Entries shown
..............................

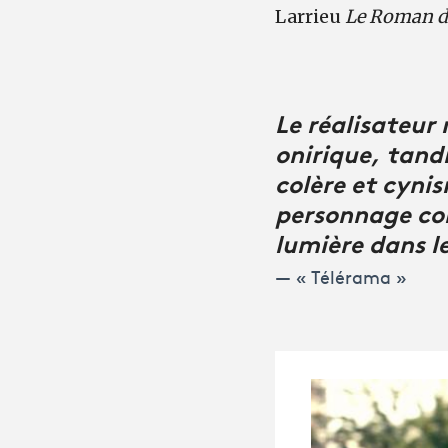
Larrieu
Le Roman d
Le réalisateur
onirique, tand
colère et cyni
personnage con
lumière dans l
« Télérama »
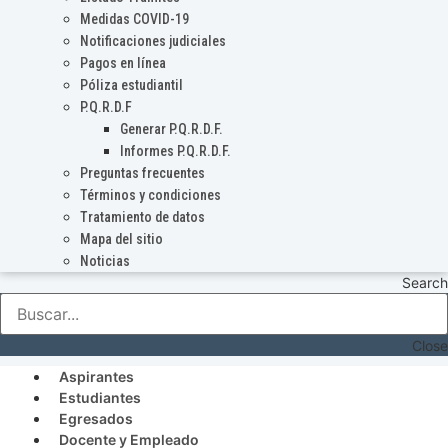
Medidas COVID-19
Notificaciones judiciales
Pagos en línea
Póliza estudiantil
P.Q.R.D.F
Generar P.Q.R.D.F.
Informes P.Q.R.D.F.
Preguntas frecuentes
Términos y condiciones
Tratamiento de datos
Mapa del sitio
Noticias
Search
Close
Aspirantes
Estudiantes
Egresados
Docente y Empleado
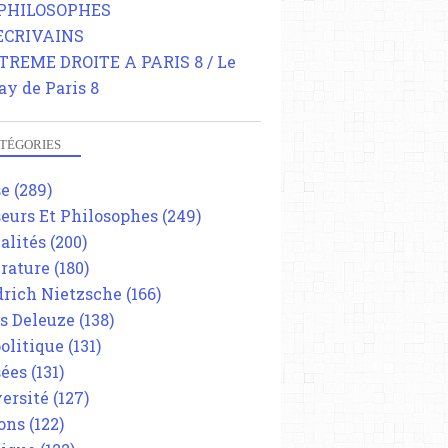
 PHILOSOPHES
 ECRIVAINS
TREME DROITE A PARIS 8 / Le
ay de Paris 8
TÉGORIES
se
(289)
eurs Et Philosophes
(249)
alités
(200)
érature
(180)
drich Nietzsche
(166)
es Deleuze
(138)
olitique
(131)
ées
(131)
ersité
(127)
ons
(122)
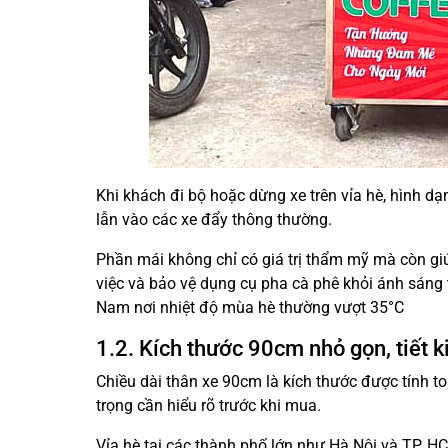
Khi khách đi bộ hoặc dừng xe trên vỉa hè, hình d
lẫn vào các xe đẩy thông thường.
Phần mái không chỉ có giá trị thẩm mỹ mà còn gi
việc và bảo vệ dụng cụ pha cà phê khỏi ánh sáng t
Nam nơi nhiệt độ mùa hè thường vượt 35°C
1.2. Kích thước 90cm nhỏ gọn, tiết k
Chiều dài thân xe 90cm là kích thước được tính toá
trọng cần hiểu rõ trước khi mua.
Vỉa hè tại các thành phố lớn như Hà Nội và TP. HC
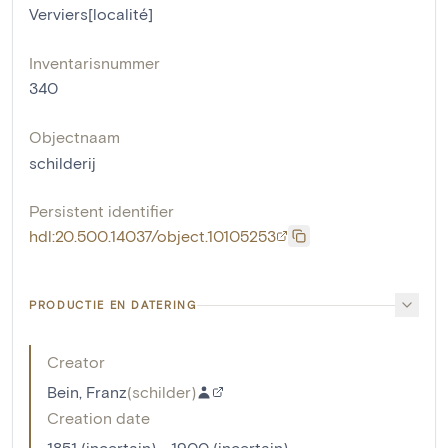
Verviers[localité]
Inventarisnummer
340
Objectnaam
schilderij
Persistent identifier
hdl:20.500.14037/object.10105253
PRODUCTIE EN DATERING
Creator
Bein, Franz
(
schilder
)
Creation date
1851 (incertain) - 1900 (incertain)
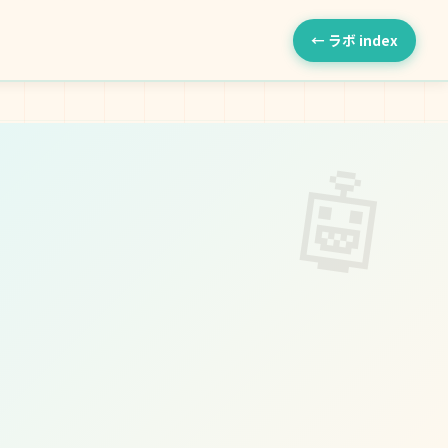
← ラボ index
🤖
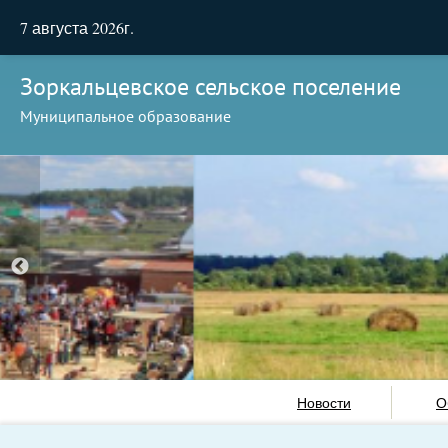
7 августа 2026г.
Зоркальцевское сельское поселение
Муниципальное образование
Новости
О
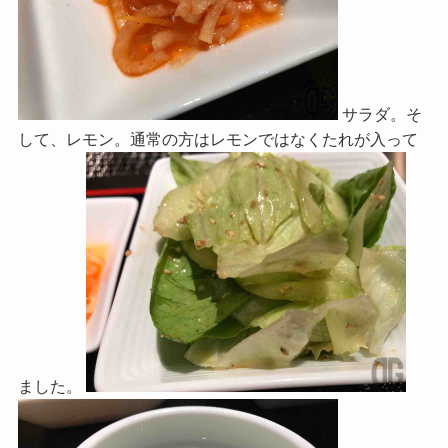
サラダ。そ
して、レモン。通常の方はレモンではなくたれが入って
ました。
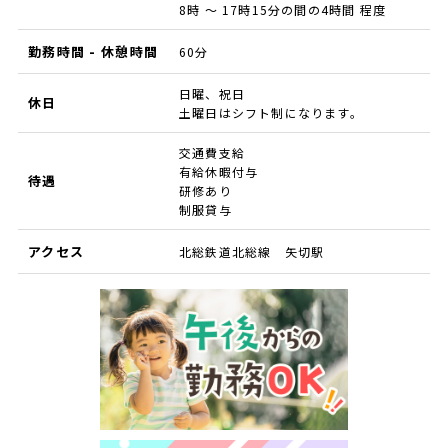
8時 ～ 17時15分の間の4時間 程度
勤務時間 - 休憩時間
60分
日曜、祝日
休日
土曜日はシフト制になります。
交通費支給
有給休暇付与
待遇
研修あり
制服貸与
アクセス
北総鉄道北総線 矢切駅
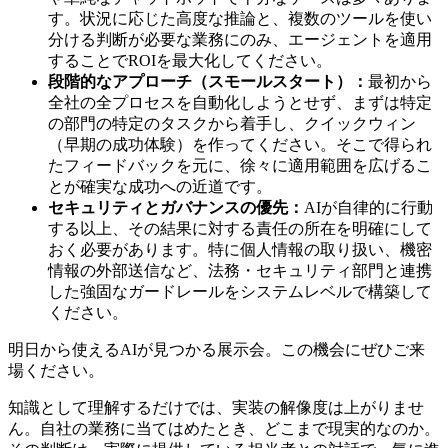
す。状況に応じた高度な推論と、複数のツールを使い
分ける判断が必要な業務にのみ、エージェントを適用
することでROIを最大化してください。
段階的なアプローチ（スモールスタート）：
最初から
全社の全プロセスを自動化しようとせず、まずは特定
の部門の特定のタスクから着手し、クイックウィン
（早期の成功体験）を作ってください。そこで得られ
たフィードバックを元に、徐々に適用範囲を広げるこ
とが確実な成功への近道です。
セキュリティとガバナンスの優先：
AIが自律的に行動
する以上、その結果に対する責任の所在を明確にして
おく必要があります。特に個人情報の取り扱い、機密
情報の外部送信など、法務・セキュリティ部門と連携
した強固なガードレールをシステムレベルで構築して
ください。
明日から使えるAIが見つかる展示会。この機会にぜひご来
場ください。
知識として理解するだけでは、実装の解像度は上がりませ
ん。自社の業務に当てはめたとき、どこまで現実的なのか。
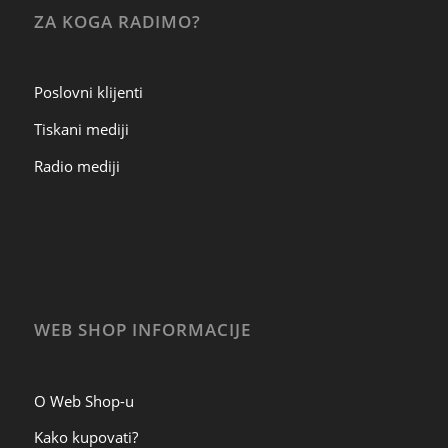
ZA KOGA RADIMO?
Poslovni klijenti
Tiskani mediji
Radio mediji
WEB SHOP INFORMACIJE
O Web Shop-u
Kako kupovati?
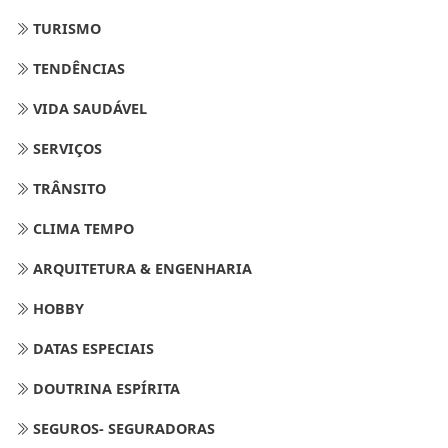
TURISMO
TENDÊNCIAS
VIDA SAUDÁVEL
SERVIÇOS
TRÂNSITO
CLIMA TEMPO
ARQUITETURA & ENGENHARIA
HOBBY
DATAS ESPECIAIS
DOUTRINA ESPÍRITA
SEGUROS- SEGURADORAS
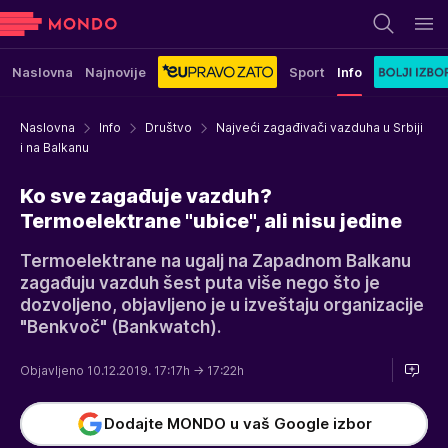
Naslovna
Najnovije
Sport
Info
Naslovna
Info
Društvo
Najveći zagađivači vazduha u Srbiji
i na Balkanu
Ko sve zagađuje vazduh?
Termoelektrane "ubice", ali nisu jedine
Termoelektrane na ugalj na Zapadnom Balkanu
zagađuju vazduh šest puta više nego što je
dozvoljeno, objavljeno je u izveštaju organizacije
"Benkvoč" (Bankwatch).
Objavljeno 10.12.2019. 17:17h
→ 17:22h
Dodajte MONDO u vaš Google izbor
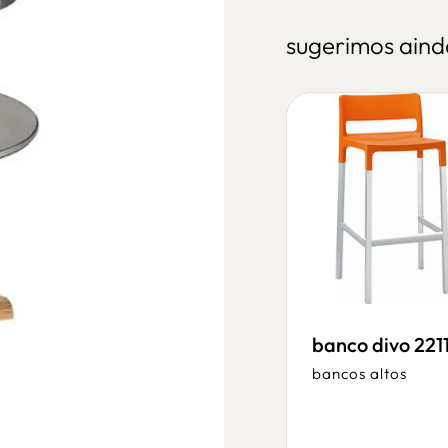
sugerimos aind
banco divo 221
bancos altos
banco trick wood
2536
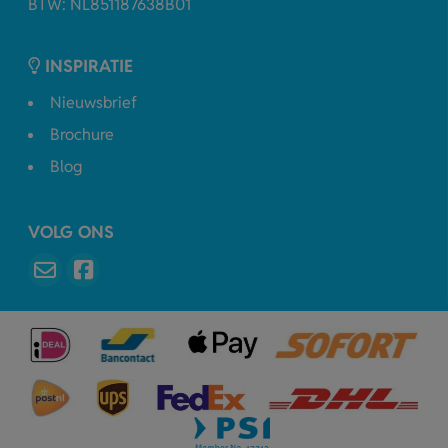
BTW: NL851187638B01
INSPIRATIE
Nieuwsbrief
Brochure
Blog
VOLG ONS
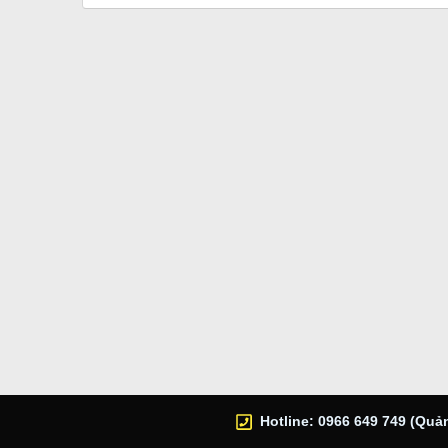
Hotline: 0966 649 749 (Quản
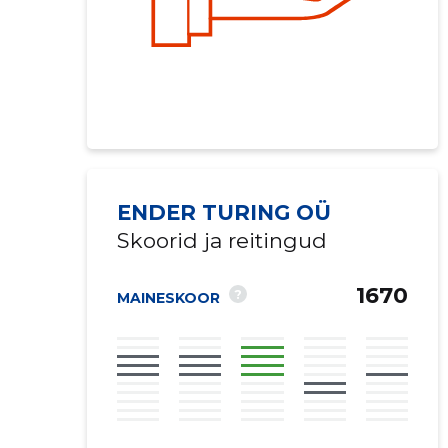
ENDER TURING OÜ
Skoorid ja reitingud
1670
?
MAINESKOOR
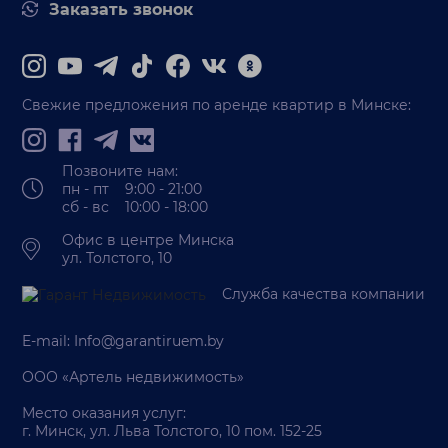
Заказать звонок
Свежие предложения по аренде квартир в Минске:
Позвоните нам:
пн - пт 9:00 - 21:00
сб - вс 10:00 - 18:00
Офис в центре Минска
ул. Толстого, 10
Служба качества компании
E-mail:
Info@garantiruem.by
ООО «Артель недвижимость»
Место оказания услуг:
г. Минск, ул. Льва Толстого, 10 пом. 152-25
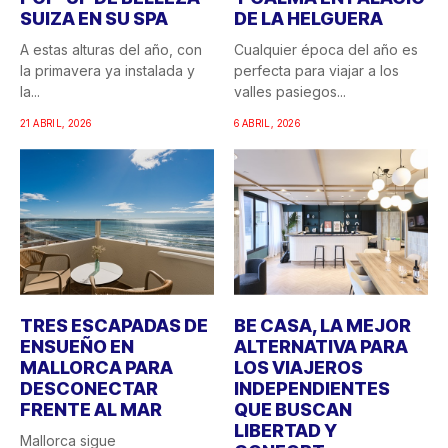
SUIZA EN SU SPA
DE LA HELGUERA
A estas alturas del año, con
Cualquier época del año es
la primavera ya instalada y
perfecta para viajar a los
la...
valles pasiegos...
21 ABRIL, 2026
6 ABRIL, 2026
TRES ESCAPADAS DE
BE CASA, LA MEJOR
ENSUEÑO EN
ALTERNATIVA PARA
MALLORCA PARA
LOS VIAJEROS
DESCONECTAR
INDEPENDIENTES
FRENTE AL MAR
QUE BUSCAN
LIBERTAD Y
Mallorca sigue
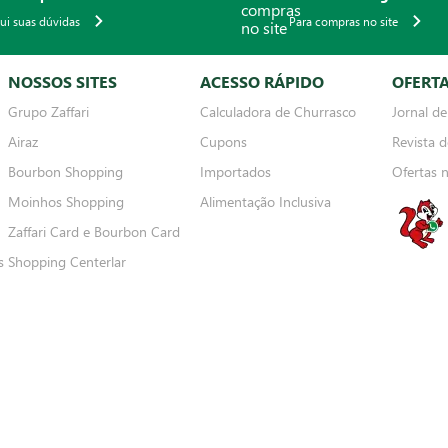
qui suas dúvidas
Para compras no site
NOSSOS SITES
ACESSO RÁPIDO
OFERT
Grupo Zaffari
Calculadora de Churrasco
Jornal de
Airaz
Cupons
Revista d
Bourbon Shopping
Importados
Ofertas 
Moinhos Shopping
Alimentação Inclusiva
Zaffari Card e Bourbon Card
s
Shopping Centerlar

..............................

Your goal
Revise the material from the line with "す。状況に応じた高度な推論と、複数のツールを使い" up to and including the line with "ん。自社の業務に当てはめたとき、どこまで現実的なのか。", substituting "AIエージェント" for "エージェント" and leaving every other character intact. Output only those lines.

Written solution
す。状況に応じた高度な推論と、複数のツールを使い
分ける判断が必要な業務にのみ、AIエージェントを適用
することでROIを最大化してください。
段階的なアプローチ（スモールスタート）：
最初から
全社の全プロセスを自動化しようとせず、まずは特定
の部門の特定のタスクから着手し、クイックウィン
（早期の成功体験）を作ってください。そこで得られ
たフィードバックを元に、徐々に適用範囲を広げるこ
とが確実な成功への近道です。
セキュリティとガバナンスの優先：
AIが自律的に行動
する以上、その結果に対する責任の所在を明確にして
おく必要があります。特に個人情報の取り扱い、機密
情報の外部送信など、法務・セキュリティ部門と連携
した強固なガードレールをシステムレベルで構築して
ください。
明日から使えるAIが見つかる展示会。この機会にぜひご来
場ください。
知識として理解するだけでは、実装の解像度は上がりませ
ん。自社の業務に当てはめたとき、どこまで現実的なのか。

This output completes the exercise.